Task input
Content starts

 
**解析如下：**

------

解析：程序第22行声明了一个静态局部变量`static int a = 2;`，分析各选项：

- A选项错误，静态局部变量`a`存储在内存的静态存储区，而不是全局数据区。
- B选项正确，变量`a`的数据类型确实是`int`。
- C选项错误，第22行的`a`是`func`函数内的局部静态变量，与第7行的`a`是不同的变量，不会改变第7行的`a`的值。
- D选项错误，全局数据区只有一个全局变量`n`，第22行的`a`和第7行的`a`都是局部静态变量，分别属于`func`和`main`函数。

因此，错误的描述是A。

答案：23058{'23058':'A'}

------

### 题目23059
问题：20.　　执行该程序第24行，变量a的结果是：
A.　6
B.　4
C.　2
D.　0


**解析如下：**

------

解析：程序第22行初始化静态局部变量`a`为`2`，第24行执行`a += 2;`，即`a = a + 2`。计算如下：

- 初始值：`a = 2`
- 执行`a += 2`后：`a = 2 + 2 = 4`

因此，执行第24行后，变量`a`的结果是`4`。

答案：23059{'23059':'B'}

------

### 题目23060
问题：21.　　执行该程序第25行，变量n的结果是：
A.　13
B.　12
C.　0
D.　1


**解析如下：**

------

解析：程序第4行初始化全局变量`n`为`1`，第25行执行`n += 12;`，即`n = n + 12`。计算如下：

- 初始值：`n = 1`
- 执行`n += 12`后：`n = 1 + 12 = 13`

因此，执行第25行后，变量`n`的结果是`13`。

Content ends
Content starts

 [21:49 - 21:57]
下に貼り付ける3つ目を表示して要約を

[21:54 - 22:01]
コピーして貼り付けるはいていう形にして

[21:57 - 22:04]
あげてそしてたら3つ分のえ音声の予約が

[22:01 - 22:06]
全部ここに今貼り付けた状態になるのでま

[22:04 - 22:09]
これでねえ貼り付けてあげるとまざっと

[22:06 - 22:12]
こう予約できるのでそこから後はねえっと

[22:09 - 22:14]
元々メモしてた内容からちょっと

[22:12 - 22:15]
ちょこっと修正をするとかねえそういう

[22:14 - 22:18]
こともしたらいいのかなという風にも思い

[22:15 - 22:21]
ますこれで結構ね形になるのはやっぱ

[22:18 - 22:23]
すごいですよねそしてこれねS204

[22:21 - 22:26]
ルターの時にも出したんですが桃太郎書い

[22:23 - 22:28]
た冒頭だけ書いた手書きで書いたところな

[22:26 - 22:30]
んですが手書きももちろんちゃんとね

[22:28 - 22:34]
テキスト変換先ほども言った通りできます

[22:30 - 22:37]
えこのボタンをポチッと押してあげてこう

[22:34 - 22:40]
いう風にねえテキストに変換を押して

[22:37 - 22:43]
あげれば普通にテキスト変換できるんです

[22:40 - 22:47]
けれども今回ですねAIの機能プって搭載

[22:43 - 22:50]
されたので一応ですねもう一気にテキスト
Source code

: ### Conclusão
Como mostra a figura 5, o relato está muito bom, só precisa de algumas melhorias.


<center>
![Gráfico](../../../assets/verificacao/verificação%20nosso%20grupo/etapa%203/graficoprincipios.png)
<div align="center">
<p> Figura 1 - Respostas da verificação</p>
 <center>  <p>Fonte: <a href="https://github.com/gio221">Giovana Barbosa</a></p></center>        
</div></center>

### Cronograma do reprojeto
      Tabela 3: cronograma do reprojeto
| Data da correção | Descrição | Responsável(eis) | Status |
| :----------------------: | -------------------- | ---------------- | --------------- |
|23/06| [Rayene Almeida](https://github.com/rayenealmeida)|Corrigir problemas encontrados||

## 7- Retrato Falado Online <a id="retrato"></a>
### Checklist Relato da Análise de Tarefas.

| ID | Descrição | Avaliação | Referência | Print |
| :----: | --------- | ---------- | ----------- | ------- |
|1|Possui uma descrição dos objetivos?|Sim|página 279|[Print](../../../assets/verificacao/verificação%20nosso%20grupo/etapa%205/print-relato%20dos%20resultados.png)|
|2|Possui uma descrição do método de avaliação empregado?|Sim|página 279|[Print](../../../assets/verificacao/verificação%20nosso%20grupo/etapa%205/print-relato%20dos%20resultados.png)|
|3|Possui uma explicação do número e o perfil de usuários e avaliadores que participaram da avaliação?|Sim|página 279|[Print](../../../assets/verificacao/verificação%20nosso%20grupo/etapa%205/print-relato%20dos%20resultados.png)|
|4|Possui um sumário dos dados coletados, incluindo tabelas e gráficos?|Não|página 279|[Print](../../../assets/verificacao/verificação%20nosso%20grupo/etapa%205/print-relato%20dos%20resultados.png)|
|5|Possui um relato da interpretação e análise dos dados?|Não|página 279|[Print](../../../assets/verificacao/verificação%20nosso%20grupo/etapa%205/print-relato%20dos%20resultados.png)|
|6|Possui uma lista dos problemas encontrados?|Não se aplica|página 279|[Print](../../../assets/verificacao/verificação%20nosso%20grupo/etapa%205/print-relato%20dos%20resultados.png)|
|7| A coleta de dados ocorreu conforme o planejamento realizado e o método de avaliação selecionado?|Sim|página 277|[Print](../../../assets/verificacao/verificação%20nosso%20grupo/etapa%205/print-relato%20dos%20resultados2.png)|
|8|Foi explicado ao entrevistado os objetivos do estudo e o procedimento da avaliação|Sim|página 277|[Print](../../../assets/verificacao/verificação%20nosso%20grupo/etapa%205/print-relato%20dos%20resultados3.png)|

Content ends

Show each line above that contains the string "github" in full. Case counts, so a line matches only if its letters have the same case.

 <center>  <p>Fonte: <a href="https://github.com/gio221">Giovana Barbosa</a></p></center>        
|23/06| [Rayene Almeida](https://github.com/rayenealmeida)|Corrigir problemas encontrados||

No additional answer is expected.